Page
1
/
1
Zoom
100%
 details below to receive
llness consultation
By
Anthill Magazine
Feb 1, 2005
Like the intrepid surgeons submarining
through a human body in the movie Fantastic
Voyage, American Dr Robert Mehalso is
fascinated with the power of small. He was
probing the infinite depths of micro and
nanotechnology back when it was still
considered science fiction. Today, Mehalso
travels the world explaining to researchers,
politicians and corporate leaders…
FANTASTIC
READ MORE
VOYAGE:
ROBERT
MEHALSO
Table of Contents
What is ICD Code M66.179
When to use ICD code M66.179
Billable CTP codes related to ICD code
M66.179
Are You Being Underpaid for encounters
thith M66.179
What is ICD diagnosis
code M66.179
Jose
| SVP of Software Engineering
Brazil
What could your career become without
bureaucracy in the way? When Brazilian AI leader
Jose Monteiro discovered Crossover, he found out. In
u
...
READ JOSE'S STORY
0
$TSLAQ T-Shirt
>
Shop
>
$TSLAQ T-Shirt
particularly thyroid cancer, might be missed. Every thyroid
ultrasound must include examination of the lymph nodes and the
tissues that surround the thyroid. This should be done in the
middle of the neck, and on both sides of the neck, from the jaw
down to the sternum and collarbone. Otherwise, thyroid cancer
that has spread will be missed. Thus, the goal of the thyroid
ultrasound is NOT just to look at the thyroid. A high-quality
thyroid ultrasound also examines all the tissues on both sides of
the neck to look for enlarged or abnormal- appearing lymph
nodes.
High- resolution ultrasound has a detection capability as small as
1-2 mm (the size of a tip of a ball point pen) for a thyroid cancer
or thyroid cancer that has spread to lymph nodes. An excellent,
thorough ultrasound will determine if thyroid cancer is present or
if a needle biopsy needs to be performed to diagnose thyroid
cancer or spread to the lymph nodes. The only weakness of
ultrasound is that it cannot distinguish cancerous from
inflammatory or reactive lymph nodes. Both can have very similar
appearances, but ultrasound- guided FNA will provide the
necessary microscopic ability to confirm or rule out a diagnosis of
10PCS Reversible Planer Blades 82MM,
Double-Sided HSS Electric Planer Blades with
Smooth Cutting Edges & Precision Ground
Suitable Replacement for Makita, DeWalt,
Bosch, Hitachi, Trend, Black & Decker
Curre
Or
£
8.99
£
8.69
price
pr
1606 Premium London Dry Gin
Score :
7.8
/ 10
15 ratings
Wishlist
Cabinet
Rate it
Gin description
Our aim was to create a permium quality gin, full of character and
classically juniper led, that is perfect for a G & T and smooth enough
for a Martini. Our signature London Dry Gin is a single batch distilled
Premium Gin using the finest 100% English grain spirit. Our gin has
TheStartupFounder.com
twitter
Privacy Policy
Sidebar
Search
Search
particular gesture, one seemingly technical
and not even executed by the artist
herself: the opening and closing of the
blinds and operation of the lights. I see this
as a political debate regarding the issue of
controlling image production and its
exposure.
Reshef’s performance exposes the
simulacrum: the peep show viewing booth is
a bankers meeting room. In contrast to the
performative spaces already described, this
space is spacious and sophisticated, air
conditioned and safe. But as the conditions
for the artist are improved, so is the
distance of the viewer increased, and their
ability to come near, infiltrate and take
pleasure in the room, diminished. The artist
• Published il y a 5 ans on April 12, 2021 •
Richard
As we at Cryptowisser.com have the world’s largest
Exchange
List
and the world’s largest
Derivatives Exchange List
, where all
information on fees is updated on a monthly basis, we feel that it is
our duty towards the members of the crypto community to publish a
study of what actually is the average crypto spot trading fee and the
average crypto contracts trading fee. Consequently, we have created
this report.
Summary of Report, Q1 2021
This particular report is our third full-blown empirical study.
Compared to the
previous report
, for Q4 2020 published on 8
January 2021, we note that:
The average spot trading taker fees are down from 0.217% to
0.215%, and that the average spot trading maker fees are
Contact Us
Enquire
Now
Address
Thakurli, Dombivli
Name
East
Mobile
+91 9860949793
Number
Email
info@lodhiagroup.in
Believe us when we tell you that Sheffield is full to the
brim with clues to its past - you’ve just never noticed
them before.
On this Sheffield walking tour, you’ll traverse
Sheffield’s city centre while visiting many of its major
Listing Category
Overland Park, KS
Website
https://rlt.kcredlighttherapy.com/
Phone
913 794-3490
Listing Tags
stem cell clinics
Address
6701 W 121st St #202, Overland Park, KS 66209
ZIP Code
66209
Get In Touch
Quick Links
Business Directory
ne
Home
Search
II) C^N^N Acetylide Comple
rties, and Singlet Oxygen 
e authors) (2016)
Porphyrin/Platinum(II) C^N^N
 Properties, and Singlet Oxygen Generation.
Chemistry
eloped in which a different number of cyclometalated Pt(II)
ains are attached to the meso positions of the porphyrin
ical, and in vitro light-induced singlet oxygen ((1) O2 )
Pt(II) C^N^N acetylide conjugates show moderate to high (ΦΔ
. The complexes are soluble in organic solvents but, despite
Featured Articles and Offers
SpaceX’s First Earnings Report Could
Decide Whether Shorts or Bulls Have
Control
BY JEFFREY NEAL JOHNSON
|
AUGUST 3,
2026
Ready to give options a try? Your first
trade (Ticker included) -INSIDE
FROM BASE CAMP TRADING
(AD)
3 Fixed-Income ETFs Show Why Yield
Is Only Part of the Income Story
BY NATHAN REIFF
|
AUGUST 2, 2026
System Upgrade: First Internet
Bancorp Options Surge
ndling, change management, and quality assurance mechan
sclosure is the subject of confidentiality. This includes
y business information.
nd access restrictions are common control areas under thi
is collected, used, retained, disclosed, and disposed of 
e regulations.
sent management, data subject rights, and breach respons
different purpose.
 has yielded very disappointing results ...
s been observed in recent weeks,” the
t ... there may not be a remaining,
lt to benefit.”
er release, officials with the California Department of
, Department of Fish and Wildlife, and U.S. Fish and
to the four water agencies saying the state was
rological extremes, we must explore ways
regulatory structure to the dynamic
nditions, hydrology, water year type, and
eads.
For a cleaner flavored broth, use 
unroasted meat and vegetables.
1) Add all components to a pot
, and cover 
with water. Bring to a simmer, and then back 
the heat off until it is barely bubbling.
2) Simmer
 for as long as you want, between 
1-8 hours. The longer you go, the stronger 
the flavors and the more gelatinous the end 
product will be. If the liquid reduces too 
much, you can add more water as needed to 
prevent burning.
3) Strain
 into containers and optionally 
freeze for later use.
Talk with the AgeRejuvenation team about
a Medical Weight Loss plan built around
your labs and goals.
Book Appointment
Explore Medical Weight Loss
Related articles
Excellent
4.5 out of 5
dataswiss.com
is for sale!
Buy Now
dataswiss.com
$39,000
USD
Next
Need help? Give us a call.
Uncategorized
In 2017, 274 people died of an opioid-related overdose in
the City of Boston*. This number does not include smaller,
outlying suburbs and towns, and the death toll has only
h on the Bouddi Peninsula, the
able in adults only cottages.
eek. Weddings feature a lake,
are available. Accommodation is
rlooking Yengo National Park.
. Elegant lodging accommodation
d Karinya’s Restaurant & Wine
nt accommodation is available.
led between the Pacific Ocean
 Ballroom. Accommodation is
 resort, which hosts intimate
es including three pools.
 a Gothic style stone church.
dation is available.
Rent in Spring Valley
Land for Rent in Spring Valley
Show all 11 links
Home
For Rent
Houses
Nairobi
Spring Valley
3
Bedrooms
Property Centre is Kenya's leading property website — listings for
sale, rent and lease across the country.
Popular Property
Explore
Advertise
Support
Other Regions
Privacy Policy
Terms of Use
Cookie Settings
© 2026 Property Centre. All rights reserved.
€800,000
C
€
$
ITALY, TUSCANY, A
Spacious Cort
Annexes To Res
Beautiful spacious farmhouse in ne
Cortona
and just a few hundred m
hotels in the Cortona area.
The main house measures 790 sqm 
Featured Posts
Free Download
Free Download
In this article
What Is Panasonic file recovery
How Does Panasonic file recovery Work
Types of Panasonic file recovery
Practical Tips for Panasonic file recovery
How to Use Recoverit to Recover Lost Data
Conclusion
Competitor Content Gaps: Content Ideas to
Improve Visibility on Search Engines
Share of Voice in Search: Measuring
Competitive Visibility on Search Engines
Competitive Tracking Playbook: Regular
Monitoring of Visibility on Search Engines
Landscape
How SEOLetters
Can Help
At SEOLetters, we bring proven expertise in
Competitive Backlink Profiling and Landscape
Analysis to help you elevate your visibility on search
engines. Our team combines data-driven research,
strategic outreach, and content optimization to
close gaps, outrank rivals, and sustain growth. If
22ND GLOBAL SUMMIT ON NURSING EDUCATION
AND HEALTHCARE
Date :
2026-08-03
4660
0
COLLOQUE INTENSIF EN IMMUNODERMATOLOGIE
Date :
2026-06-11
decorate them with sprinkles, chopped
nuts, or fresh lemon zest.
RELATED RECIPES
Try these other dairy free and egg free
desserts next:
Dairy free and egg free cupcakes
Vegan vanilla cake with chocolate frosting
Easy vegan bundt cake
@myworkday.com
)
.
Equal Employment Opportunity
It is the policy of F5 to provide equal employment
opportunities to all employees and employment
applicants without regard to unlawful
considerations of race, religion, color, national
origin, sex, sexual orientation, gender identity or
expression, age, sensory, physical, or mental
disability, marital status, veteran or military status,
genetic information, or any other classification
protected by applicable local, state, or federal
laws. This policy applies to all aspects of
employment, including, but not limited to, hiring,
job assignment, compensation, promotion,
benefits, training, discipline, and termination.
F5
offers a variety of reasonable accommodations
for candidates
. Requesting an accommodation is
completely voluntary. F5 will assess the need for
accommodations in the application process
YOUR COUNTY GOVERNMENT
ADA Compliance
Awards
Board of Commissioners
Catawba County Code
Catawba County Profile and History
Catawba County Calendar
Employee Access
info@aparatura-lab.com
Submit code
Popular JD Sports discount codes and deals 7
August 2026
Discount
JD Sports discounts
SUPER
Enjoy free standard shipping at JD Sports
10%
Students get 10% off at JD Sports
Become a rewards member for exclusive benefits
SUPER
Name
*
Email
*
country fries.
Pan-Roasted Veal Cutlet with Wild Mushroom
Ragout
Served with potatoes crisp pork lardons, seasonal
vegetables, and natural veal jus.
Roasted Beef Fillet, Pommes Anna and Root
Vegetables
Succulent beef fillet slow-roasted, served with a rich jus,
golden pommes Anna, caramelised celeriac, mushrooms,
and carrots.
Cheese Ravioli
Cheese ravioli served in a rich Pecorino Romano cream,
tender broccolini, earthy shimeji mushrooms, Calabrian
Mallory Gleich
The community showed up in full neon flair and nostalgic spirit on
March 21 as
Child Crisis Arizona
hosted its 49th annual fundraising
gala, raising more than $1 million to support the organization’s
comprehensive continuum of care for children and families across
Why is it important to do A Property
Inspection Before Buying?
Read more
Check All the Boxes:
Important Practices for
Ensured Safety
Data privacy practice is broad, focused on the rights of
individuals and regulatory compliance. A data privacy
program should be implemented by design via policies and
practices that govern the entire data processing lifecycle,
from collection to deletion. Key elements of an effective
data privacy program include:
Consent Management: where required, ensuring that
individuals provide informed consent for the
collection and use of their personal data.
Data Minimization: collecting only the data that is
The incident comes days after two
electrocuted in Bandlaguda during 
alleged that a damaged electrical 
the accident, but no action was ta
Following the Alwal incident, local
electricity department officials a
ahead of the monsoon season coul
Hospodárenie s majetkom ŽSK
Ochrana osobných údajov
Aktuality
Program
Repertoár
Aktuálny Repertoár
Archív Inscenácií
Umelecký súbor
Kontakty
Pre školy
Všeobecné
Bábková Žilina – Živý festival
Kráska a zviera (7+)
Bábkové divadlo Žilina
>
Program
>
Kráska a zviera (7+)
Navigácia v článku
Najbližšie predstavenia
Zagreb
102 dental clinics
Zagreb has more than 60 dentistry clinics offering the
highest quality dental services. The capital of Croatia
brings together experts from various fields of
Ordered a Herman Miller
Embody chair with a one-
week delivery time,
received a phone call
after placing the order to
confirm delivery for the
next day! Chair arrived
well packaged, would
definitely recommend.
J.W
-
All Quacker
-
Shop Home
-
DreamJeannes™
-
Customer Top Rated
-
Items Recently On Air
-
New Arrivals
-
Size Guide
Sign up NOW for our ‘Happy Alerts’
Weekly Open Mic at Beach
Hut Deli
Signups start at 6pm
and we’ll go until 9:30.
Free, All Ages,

┄┄┄┄┄┄┄┄┄┄

# INSTRUCTIONS FOR THE TASK
The required answer is the run of lines above, starting at the line with "previous report" and ending at the line with "info@lodhiagroup.in", reproduced exactly with both ends.

# SOLUTION FOR THIS EXERCISE
previous report
, for Q4 2020 published on 8
January 2021, we note that:
The average spot trading taker fees are down from 0.217% to
0.215%, and that the average spot trading maker fees are
Contact Us
Enquire
Now
Address
Thakurli, Dombivli
Name
East
Mobile
+91 9860949793
Number
Email
info@lodhiagroup.in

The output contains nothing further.